Hanging Atom Models
Grade 8, 90min
In the Hanging Atom Models project, students team up to create a series of elements using an online simulation tool. They record their results on paper and consider how their atoms differ from one another. Finally, teams choose one of their elements to create as a large wire model and then analyze the benefits and limitations of such a model.
Topics addressed
- Atom models, components and ideas: neutrons, protons, electrons, ions, atomic number, atomic mass
- Primary CT concept: abstraction.
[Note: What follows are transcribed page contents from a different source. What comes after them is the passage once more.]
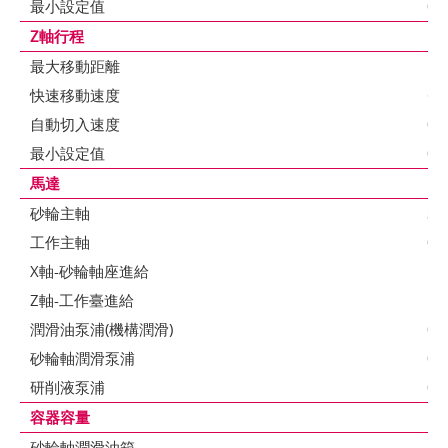
最小設定值
0.
Z軸行程
最大移動距離
56
快速移動速度
60
自動切入速度
0.
最小設定值
0.
馬達
砂輪主軸
3.
工作主軸
0.
X軸-砂輪軸座進給
1.
Z軸-工作臺進給
1.
潤滑油泵浦(機構潤滑)
0.
砂輪軸潤滑泵浦
0.
研削液泵浦
0.
容器容量
砂輪軸潤滑油箱
14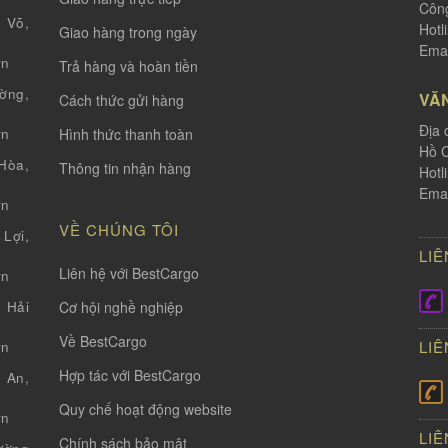
Công
 Võ,
Hotl
Giao hàng trong ngày
Emai
vn
Trả hàng và hoàn tiền
ờng,
VĂ
Cách thức gửi hàng
Địa 
Hình thức thanh toàn
vn
Hồ C
òa,
Thông tin nhận hàng
Hotl
Emai
vn
VỀ CHÚNG TÔI
Lợi,
LIÊ
Liên hệ với BestCargo
vn
Cơ hội nghề nghiệp
 Hải
Về BestCargo
LIÊ
vn
Hợp tác với BestCargo
 An,
Quy chế hoạt động website
vn
LIÊ
Chính sách bảo mật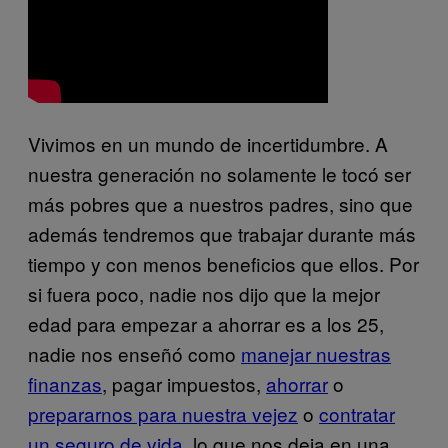
Vivimos en un mundo de incertidumbre. A
nuestra generación no solamente le tocó ser
más pobres que a nuestros padres, sino que
además tendremos que trabajar durante más
tiempo y con menos beneficios que ellos. Por
si fuera poco, nadie nos dijo que la mejor
edad para empezar a ahorrar es a los 25,
nadie nos enseñó como
manejar nuestras
finanzas
, pagar impuestos,
ahorrar
o
prepararnos para nuestra vejez
o
contratar
un seguro de vida
, lo que nos deja en una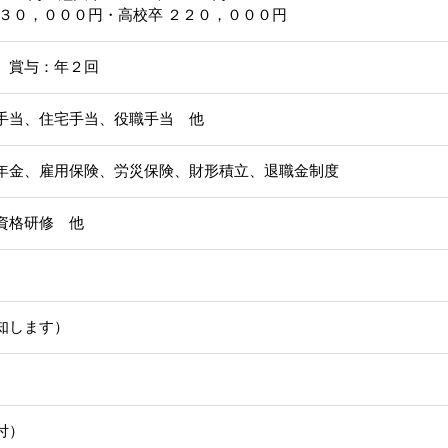
２３０，０００円・高校卒 ２２０，０００円
 賞与：年２回
手当、住宅手当、役職手当 他
年金、雇用保険、労災保険、財形積立、退職金制度
資格研修 他
知します）
付）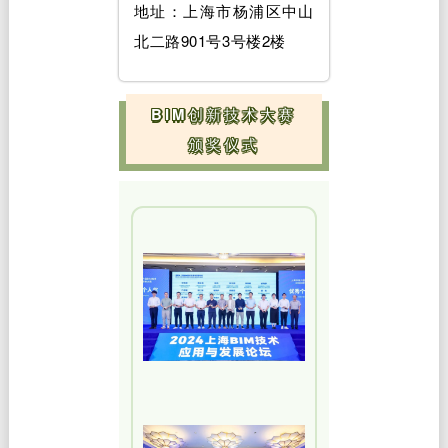
地址：上海市杨浦区中山
北二路901号3号楼2楼
BIM创新技术大赛
颁奖仪式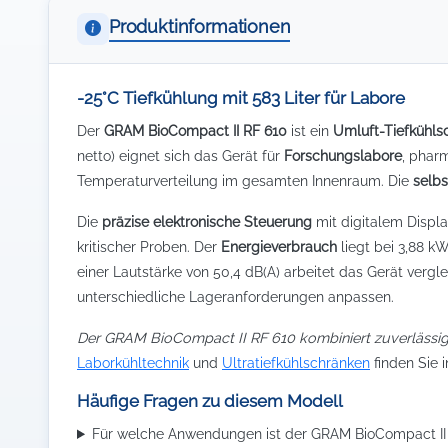
Produktinformationen
-25°C Tiefkühlung mit 583 Liter für Labore
Der
GRAM BioCompact II RF 610
ist ein
Umluft-Tiefkühls
netto) eignet sich das Gerät für
Forschungslabore
, phar
Temperaturverteilung im gesamten Innenraum. Die
selbs
Die
präzise elektronische Steuerung
mit digitalem Displ
kritischer Proben. Der
Energieverbrauch
liegt bei 3,88 k
einer Lautstärke von 50,4 dB(A) arbeitet das Gerät vergle
unterschiedliche Lageranforderungen anpassen.
Der GRAM BioCompact II RF 610 kombiniert zuverlässi
Laborkühltechnik
und
Ultratiefkühlschränken
finden Sie i
Häufige Fragen zu diesem Modell
Für welche Anwendungen ist der GRAM BioCompact II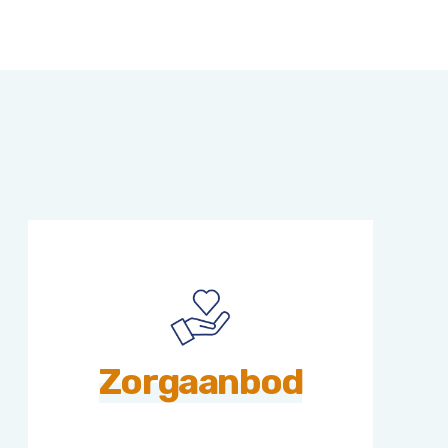
Zorgaanbod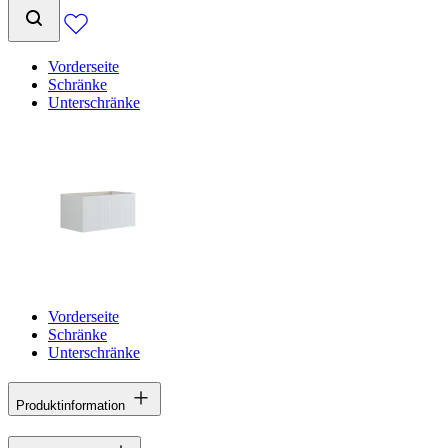
Vorderseite
Schränke
Unterschränke
Vorderseite
Schränke
Unterschränke
Produktinformation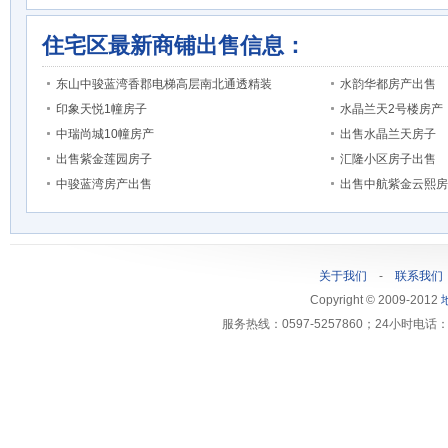
住宅区最新商铺出售信息：
东山中骏蓝湾香郡电梯高层南北通透精装
水韵华都房产出售
印象天悦1幢房子
水晶兰天2号楼房产
中瑞尚城10幢房产
出售水晶兰天房子
出售紫金莲园房子
汇隆小区房子出售
中骏蓝湾房产出售
出售中航紫金云熙房
关于我们
-
联系我们
Copyright © 2009-2012
服务热线：0597-5257860；24小时电话：1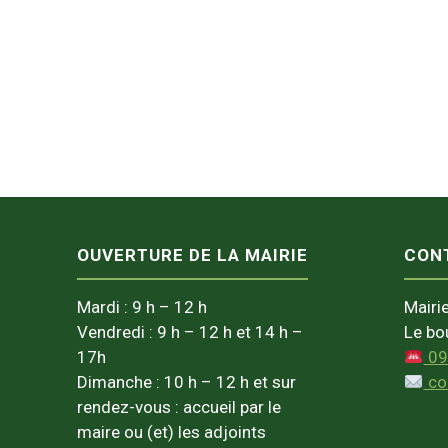
OUVERTURE DE LA MAIRIE
CON
Mardi : 9 h – 12 h
Mairie
Vendredi : 9 h – 12 h et 14 h –
Le bo
17h
09
Dimanche : 10 h – 12 h et sur
con
rendez-vous : accueil par le
maire ou (et) les adjoints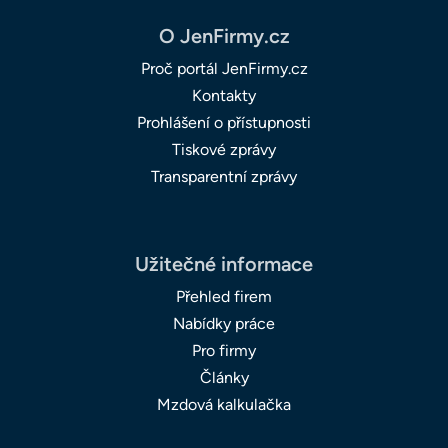
O JenFirmy.cz
Proč portál JenFirmy.cz
Kontakty
Prohlášení o přístupnosti
Tiskové zprávy
Transparentní zprávy
Užitečné informace
Přehled firem
Nabídky práce
Pro firmy
Články
Mzdová kalkulačka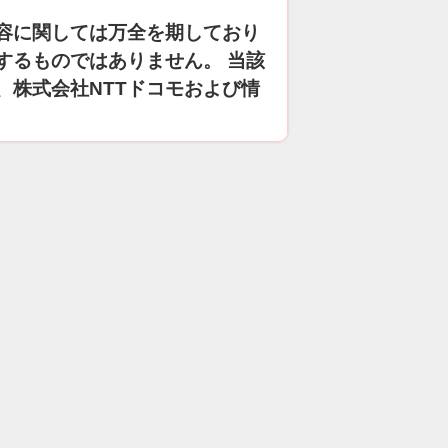
容に関しては万全を期しており
するものではありません。 当該
、株式会社NTTドコモおよび情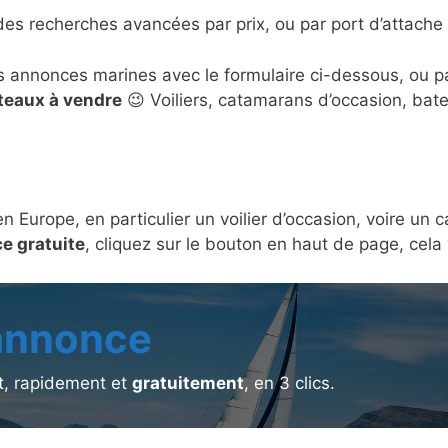
des recherches avancées par prix, ou par port d’attache 
s annonces marines avec le formulaire ci-dessous, ou 
ateaux à vendre
😉 Voiliers, catamarans d’occasion, bat
en Europe, en particulier un voilier d’occasion, voire u
e gratuite
, cliquez sur le bouton en haut de page, cel
 annonce
, rapidement et
gratuitement
, en 3 clics.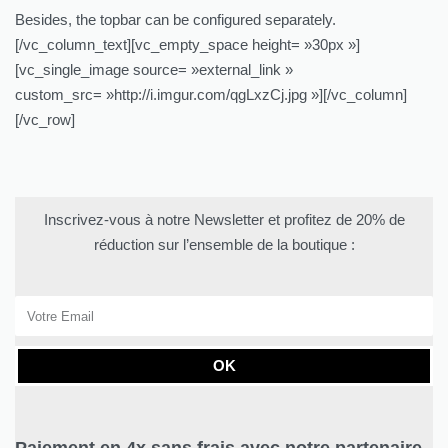
Besides, the topbar can be configured separately.
[/vc_column_text][vc_empty_space height= »30px »]
[vc_single_image source= »external_link »
custom_src= »http://i.imgur.com/qgLxzCj.jpg »][/vc_column]
[/vc_row]
Inscrivez-vous à notre Newsletter et profitez de 20% de
réduction sur l’ensemble de la boutique :
OK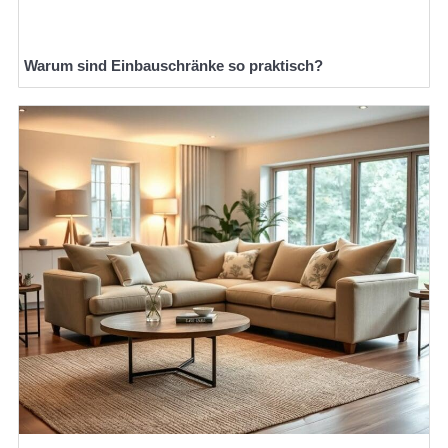
Warum sind Einbauschränke so praktisch?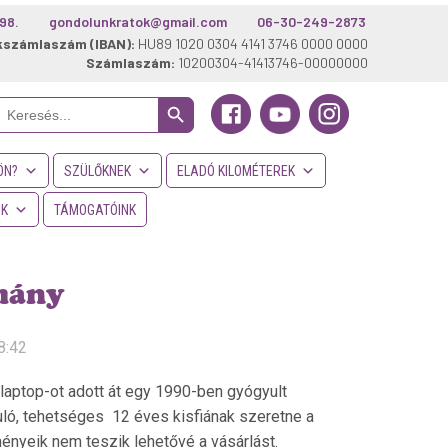
98.
gondolunkratok@gmail.com
06-30-249-2873
kszámlaszám (IBAN):
HU89 1020 0304 4141 3746 0000 0000
Számlaszám:
10200304-41413746-00000000
Search Button
Search
or:
ÖN?
SZÜLŐKNEK
ELADÓ KILOMÉTEREK
NK
TÁMOGATÓINK
mány
8:42
 laptop-ot adott át egy 1990-ben gyógyult
uló, tehetséges 12 éves kisfiának szeretne a
ényeik nem teszik lehetővé a vásárlást.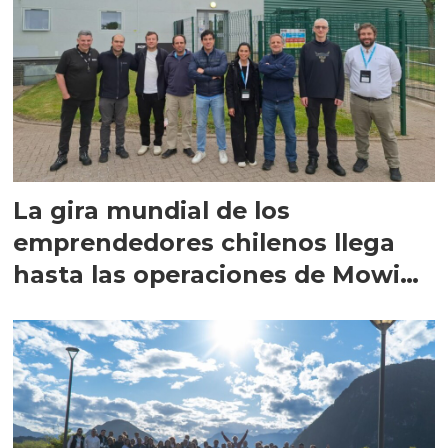
La gira mundial de los
emprendedores chilenos llega
hasta las operaciones de Mowi
en Escocia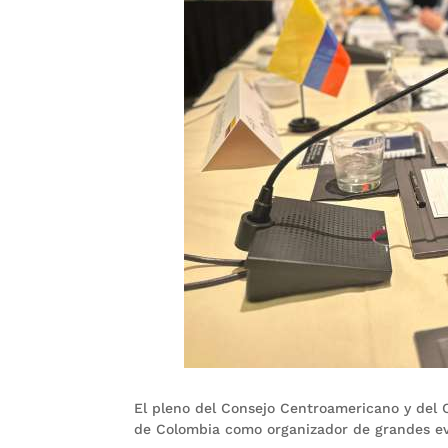
El pleno del Consejo Centroamericano y del
de Colombia como organizador de grandes eve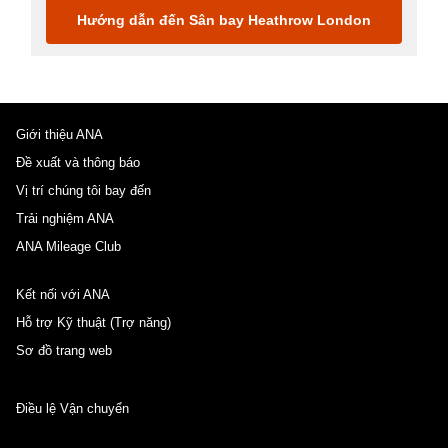
Hướng dẫn đến Sân bay Heathrow London
Giới thiệu ANA
Đề xuất và thông báo
Vị trí chúng tôi bay đến
Trải nghiệm ANA
ANA Mileage Club
Kết nối với ANA
Hỗ trợ Kỹ thuật (Trợ năng)
Sơ đồ trang web
Điều lệ Vận chuyển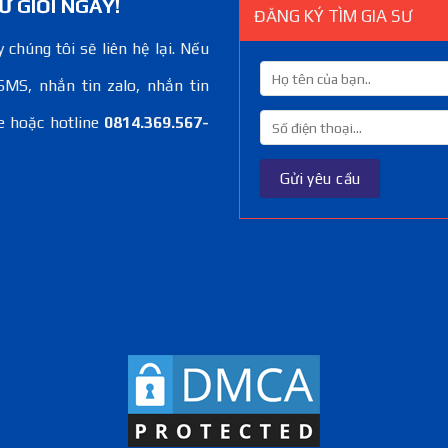
Ư GIỎI NGAY!
ĐĂNG KÝ TÌM GIA SƯ
 chúng tôi sẽ liên hệ lại. Nếu
SMS, nhắn tin zalo, nhắn tin
e hoặc hotline
0814.369.567-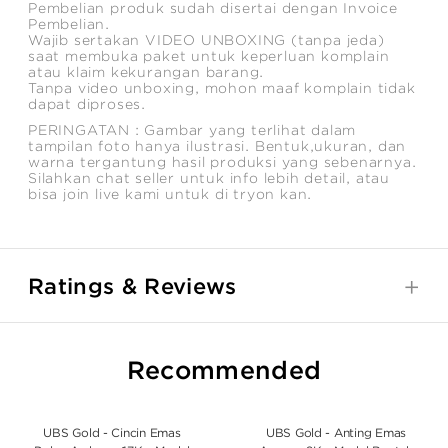
Pembelian produk sudah disertai dengan Invoice
Pembelian.
Wajib sertakan VIDEO UNBOXING (tanpa jeda)
saat membuka paket untuk keperluan komplain
atau klaim kekurangan barang.
Tanpa video unboxing, mohon maaf komplain tidak
dapat diproses.
PERINGATAN : Gambar yang terlihat dalam
tampilan foto hanya ilustrasi. Bentuk,ukuran, dan
warna tergantung hasil produksi yang sebenarnya.
Silahkan chat seller untuk info lebih detail, atau
bisa join live kami untuk di tryon kan.
Ratings & Reviews
Recommended
UBS Gold - Cincin Emas
UBS Gold - Anting Emas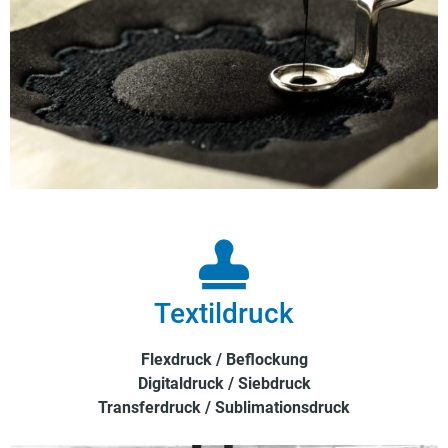
Textildruck
Flexdruck / Beflockung
Digitaldruck / Siebdruck
Transferdruck / Sublimationsdruck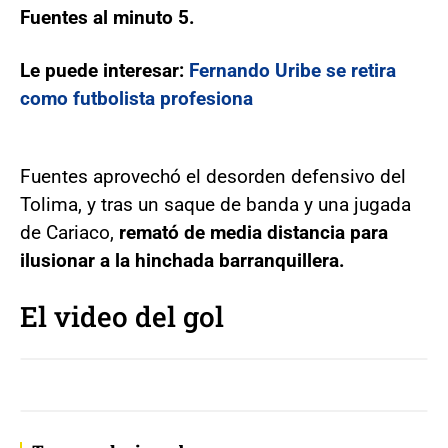
Fuentes al minuto 5.
Le puede interesar:
Fernando Uribe se retira
como futbolista profesiona
Fuentes aprovechó el desorden defensivo del
Tolima, y tras un saque de banda y una jugada
de Cariaco,
remató de media distancia para
ilusionar a la hinchada barranquillera.
El video del gol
Students create three types of models for a specific element, then evaluate how models are beneficial in our understanding of atoms, as well as how their models are limited.
Students will be able to
- Determine the number of protons, electrons and neutrons for specific elements
- Create visual models of atoms for specific elements
Materials
-
Slides:
-
Student handout:
-
String
-
Hobby wire - a reasonably sturdy picture hanging wire works great
-
Glue
-
Foil tape
Prep
- Create a hanging model for hydrogen that serves as an exemplar project, so students can better understand what their models should look like
- Consider creating the nuclei before class – thread a length of string onto a small needle and through a small foam bead, onto which all other protons and neutrons will be glued by students
Suggested lesson breakdown
You can keep the class together for some or all of these steps, or allow teams to self-pace
- 10min – introduce project, go over requirements and and expectations and demo simulation tool
- 40min – students use the web-based simulation to create their selected five elements and answer the questions on the second page of their packet
- 30min – students create their physical hanging atom models
- 10min – students clean up and answer the reflection questions at the end of their packet
Next Generation science standards
-
NGSS.MS-PS1-1
Develop models to describe the atomic composition of simple molecules and extended structures.
Common Core standards
-
CCSS.ELA-Literacy.RST.6-8.7
Integrate quantitative or technical information expressed in words in a text with a version of that information expressed visually (e.g., in a flowchart, diagram, model, graph, or table).